Please don't do that!
This problem can not be solved using "robots.txt" alone. No way.
A CNAME is a DNS alias for a domain so that on the internet, eg the domains
"www.foo.com" and "www.bar.com"
- will point to the same single document root on a server. So, if you place a "robots.txt" file in the root of "www.foo.com" you will automatically place that same file in the root of your other domain! Can you see how this is harmful? You will remove not only one, but *all* your domains from the search engines.
There are two different ways to solve the problem:
(1) Remove the CNAMEs at you DNS service provider
(2) Use a "301 Redirect" to make sure all users (including SEs) end up at one domain only; the right one.
And I say right back, don't entirely rush into that claus!
Now that searchbots like Googlebot know to look for cname it's messy to remove name service for it - 301 redirecting www.example.com to example.com (or t'other way, doesn't matter too much) is the neat and proper way to do this, but experienced asked about robots.txt in a robots.txt forum - I reckon my answer is quite on track for it really.
Ps. robots.txt is no way to do this at all really, is what I was hinting with "search for on term '301 redirect'" among other bits.
No, your answer is potentially dangerous to the original poster!
No way he should put a disallow all "robots.txt" file in his main domain root and have all his web content removed from the SEs
>> searchbots like Googlebot know to look for cname
Please, don't even go there.
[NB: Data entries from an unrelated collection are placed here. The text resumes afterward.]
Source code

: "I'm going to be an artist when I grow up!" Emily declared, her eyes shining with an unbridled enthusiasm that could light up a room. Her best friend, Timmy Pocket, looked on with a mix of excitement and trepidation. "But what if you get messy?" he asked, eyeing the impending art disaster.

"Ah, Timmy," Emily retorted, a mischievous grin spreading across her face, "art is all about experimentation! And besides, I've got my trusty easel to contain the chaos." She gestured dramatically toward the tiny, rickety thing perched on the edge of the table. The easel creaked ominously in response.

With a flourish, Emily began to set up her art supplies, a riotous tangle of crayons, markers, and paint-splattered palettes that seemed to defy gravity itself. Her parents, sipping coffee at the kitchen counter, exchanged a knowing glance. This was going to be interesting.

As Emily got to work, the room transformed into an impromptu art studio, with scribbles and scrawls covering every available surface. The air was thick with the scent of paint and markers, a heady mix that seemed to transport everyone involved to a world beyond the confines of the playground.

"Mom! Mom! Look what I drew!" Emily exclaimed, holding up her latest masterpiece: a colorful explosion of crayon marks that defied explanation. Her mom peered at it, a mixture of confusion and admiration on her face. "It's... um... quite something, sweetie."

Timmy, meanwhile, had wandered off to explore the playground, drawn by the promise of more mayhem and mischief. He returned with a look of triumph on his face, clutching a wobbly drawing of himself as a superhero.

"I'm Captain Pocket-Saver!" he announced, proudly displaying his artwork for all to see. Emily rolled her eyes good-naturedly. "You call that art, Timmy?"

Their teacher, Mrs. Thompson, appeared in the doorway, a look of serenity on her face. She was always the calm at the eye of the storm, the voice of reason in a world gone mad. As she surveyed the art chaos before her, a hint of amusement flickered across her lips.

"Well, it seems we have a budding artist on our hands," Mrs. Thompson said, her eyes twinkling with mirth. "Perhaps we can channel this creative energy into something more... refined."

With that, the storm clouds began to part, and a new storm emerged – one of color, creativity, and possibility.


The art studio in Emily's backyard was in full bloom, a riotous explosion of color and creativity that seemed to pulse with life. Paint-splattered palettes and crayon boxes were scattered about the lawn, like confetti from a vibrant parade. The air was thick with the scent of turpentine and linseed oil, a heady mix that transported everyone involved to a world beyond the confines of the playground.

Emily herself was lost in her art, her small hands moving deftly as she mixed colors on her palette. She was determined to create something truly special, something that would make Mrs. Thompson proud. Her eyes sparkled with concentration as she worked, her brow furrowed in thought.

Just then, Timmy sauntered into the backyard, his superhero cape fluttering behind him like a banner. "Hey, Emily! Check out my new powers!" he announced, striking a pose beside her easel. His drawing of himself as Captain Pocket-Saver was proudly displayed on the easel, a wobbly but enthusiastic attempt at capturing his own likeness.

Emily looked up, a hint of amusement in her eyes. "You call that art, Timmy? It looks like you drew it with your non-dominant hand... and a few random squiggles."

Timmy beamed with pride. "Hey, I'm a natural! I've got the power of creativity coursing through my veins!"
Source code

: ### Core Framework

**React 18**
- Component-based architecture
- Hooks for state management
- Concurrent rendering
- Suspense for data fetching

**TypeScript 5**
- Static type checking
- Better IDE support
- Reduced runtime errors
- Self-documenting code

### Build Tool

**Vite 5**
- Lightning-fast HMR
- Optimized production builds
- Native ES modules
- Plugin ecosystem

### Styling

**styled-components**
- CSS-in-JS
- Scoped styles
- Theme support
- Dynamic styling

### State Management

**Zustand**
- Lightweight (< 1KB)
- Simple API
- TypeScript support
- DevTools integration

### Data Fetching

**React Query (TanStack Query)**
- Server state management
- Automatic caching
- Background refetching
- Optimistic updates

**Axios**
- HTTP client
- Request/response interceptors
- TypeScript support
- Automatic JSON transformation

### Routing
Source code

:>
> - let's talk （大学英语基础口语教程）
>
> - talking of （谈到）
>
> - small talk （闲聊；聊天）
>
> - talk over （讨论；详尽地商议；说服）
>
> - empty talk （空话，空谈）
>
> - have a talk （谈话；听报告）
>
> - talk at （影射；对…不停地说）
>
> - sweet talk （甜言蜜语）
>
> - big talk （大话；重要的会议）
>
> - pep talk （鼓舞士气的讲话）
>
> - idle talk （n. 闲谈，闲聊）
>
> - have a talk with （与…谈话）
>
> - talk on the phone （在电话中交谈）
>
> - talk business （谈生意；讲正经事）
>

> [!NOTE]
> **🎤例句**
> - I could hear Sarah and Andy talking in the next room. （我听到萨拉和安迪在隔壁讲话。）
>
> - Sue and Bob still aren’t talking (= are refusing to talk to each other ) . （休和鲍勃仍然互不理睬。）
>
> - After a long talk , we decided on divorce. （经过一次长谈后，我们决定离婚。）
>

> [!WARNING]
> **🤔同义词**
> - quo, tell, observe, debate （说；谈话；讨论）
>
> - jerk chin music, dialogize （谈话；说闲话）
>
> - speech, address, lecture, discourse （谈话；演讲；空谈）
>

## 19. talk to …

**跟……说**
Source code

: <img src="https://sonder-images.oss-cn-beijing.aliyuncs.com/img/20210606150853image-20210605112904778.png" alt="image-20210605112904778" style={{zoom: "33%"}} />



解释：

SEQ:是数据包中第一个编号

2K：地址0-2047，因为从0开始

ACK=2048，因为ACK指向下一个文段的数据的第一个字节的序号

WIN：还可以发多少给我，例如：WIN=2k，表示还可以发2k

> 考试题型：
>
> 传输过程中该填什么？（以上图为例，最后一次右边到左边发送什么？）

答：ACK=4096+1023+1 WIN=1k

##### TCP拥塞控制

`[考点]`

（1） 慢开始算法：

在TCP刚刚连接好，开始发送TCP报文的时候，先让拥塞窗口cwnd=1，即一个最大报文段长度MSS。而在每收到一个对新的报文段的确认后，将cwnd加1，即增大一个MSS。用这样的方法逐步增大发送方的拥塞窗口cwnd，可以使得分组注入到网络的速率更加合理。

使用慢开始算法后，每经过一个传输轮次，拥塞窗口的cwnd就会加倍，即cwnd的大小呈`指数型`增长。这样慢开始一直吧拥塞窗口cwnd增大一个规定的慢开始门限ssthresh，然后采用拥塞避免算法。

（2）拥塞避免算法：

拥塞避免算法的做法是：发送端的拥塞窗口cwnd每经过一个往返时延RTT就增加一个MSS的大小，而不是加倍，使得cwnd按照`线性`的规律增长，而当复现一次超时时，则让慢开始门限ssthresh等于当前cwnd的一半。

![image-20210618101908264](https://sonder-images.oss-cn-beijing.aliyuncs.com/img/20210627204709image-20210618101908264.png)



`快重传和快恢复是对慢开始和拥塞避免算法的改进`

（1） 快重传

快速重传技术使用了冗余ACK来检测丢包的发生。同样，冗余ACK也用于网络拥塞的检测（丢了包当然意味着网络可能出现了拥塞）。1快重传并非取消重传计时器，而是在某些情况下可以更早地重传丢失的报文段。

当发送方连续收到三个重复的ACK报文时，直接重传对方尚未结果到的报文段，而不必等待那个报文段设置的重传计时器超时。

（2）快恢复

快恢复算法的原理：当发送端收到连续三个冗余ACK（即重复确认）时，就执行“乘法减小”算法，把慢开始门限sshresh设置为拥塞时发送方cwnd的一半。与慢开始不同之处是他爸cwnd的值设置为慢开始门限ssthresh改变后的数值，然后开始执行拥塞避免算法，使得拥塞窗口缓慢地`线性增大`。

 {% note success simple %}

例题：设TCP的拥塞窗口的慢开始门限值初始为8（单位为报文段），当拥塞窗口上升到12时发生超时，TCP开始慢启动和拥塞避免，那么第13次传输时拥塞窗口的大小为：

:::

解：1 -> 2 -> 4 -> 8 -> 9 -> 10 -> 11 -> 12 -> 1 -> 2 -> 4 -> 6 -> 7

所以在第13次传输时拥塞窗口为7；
You're opening yet another can of worms.
This is an affiliate site and we are using cname for the user point of view so that he/she sud not see the other site name in the url which boost his/her confidence when buying from site.. So possibly we would not like to remove the cname. it is pointing to like myaffiliate.myaffiliatedomain.com to mycname.mydomain.com... I serve the content through cname to my visitors. I had search on google for similar sites, and they are also listed in the same manner like cname and all.. but i really dont want my cname in engines.....
claus - you seem to be reading the first few words of each of my posts and firing some sort of blind broadside at me, how does that help? This is the 'robots.txt' forum, o/p asked about robots.txt mate, I thought it was pretty nice of me to say that it's a weak method and here are some search terms in my original reply.
Have you got two (or more) unique domain names pointed at a single root folder of a web service? If so, and you want one site being seen on one URL and another site (or section) seen on another URL then that will require some scripting which is possible in .htaccess, .jsp and lots of other places per server setup but never robots.txt
robots.txt is a file which is read off your server in plain text by (*)'web crawlers' and (*)honest ones will obey it as best they can interpret what you've written there, it is pointless trying to make a URL with your domain name in it there because knowing your domain name was how the crawler found the robots.txt file in the first place - aside from Major SEs, the crawlers are pretty simple and the Major SEs give out info on what their crawler can cope with in your robots.txt
mmh, there's a way to get apache to process robots.txt as PHP script and so be able to make a dynamic robots.txt of it, then just look at the "HTTP_HOST" and 'echo' out the desired version of robots.txt for that domain. Same thing can be done in IIS by changing the '404 not found' response in server admin to a file.asp which should then see if the document requested was robots.txt, serve appropriately for named "HTTP_HOST" or spit out the normal old '404' document if not asked for 'robots.txt'.
I can show a working example in IIS, I expect the one I left in an Apache setup ages ago is gone and I didn't keep a copy of the relevant files. But my boss charges fairly stiffly for my services anyway and I probably shouldn't show anyone 'exactly how to do it' in either for free!